Leibniz Institute of Plant Biochemistry- Department of Stress- and Developmental Biology, Weinberg 3, 06120 Halle(Saale), Germany.
BMC Bioinformatics. 2010 Mar 22;11:148. doi: 10.1186/1471-2105-11-148.
Mass spectrometry has become the analytical method of choice in metabolomics research. The identification of unknown compounds is the main bottleneck. In addition to the precursor mass, tandem MS spectra carry informative fragment peaks, but the coverage of spectral libraries of measured reference compounds are far from covering the complete chemical space. Compound libraries such as PubChem or KEGG describe a larger number of compounds, which can be used to compare their in silico fragmentation with spectra of unknown metabolites.
We created the MetFrag suite to obtain a candidate list from compound libraries based on the precursor mass, subsequently ranked by the agreement between measured and in silico fragments. In the evaluation MetFrag was able to rank most of the correct compounds within the top 3 candidates returned by an exact mass query in KEGG. Compared to a previously published study, MetFrag obtained better results than the commercial MassFrontier software. Especially for large compound libraries, the candidates with a good score show a high structural similarity or just different stereochemistry, a subsequent clustering based on chemical distances reduces this redundancy. The in silico fragmentation requires less than a second to process a molecule, and MetFrag performs a search in KEGG or PubChem on average within 30 to 300 seconds, respectively, on an average desktop PC.
We presented a method that is able to identify small molecules from tandem MS measurements, even without spectral reference data or a large set of fragmentation rules. With today's massive general purpose compound libraries we obtain dozens of very similar candidates, which still allows a confident estimate of the correct compound class. Our tool MetFrag improves the identification of unknown substances from tandem MS spectra and delivers better results than comparable commercial software. MetFrag is available through a web application, web services and as java library. The web frontend allows the end-user to analyse single spectra and browse the results, whereas the web service and console application are aimed to perform batch searches and evaluation.

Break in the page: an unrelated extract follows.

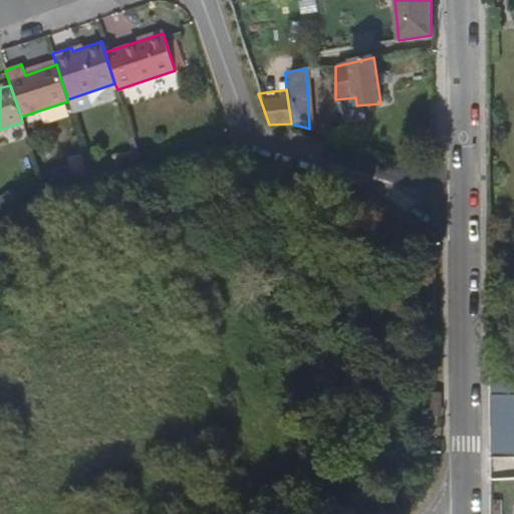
[(491,392),(503,392),(513,391),(513,373),(513,374),(491,374),(491,392)]
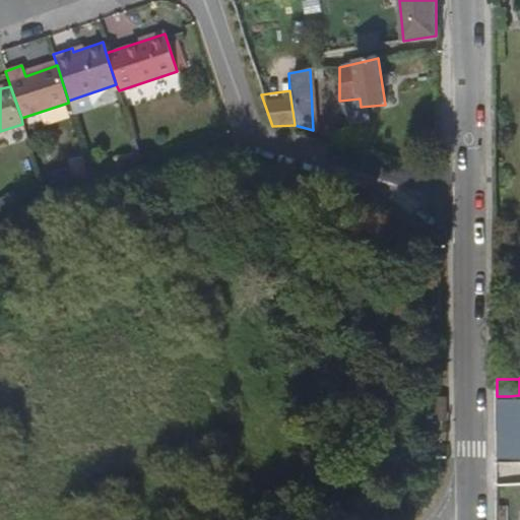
[(497,396),(497,434),(510,434),(509,396),(497,396)]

质谱分析已成为代谢组学研究中的首选分析方法。未知化合物的鉴定是主要的瓶颈。除了母离子质量之外,串联质谱谱图还带有信息量丰富的碎片峰,但测量参考化合物的谱库覆盖率远未涵盖完整的化学空间。化合物库,如 PubChem 或 KEGG,描述了更多的化合物,可以将它们的计算机模拟碎片与未知代谢物的光谱进行比较。
我们创建了 MetFrag 套件,以便根据母离子质量从化合物库中获得候选列表,然后根据测量和计算机模拟碎片之间的一致性对候选列表进行排序。在评估中,MetFrag 能够在 KEGG 中通过精确质量查询返回的前 3 个候选物中排名大多数正确的化合物。与之前的研究相比,MetFrag 获得的结果优于商业软件 MassFrontier。特别是对于大型化合物库,得分较高的候选物具有较高的结构相似性或只是不同的立体化学,随后基于化学距离进行聚类可以减少这种冗余。计算机模拟碎片的处理时间不到一秒,MetFrag 在平均桌面 PC 上分别在 KEGG 或 PubChem 上进行搜索平均需要 30 到 300 秒。
我们提出了一种能够从串联质谱测量中识别小分子的方法,即使没有光谱参考数据或大量的碎片规则集。使用当今海量的通用化合物库,我们得到了几十个非常相似的候选物,这仍然可以对正确的化合物类进行有信心的估计。我们的工具 MetFrag 提高了从串联质谱谱图中识别未知物质的能力,并提供了比可比商业软件更好的结果。MetFrag 可通过 Web 应用程序、Web 服务和 Java 库获得。Web 前端允许最终用户分析单个光谱并浏览结果,而 Web 服务和控制台应用程序旨在执行批量搜索和评估。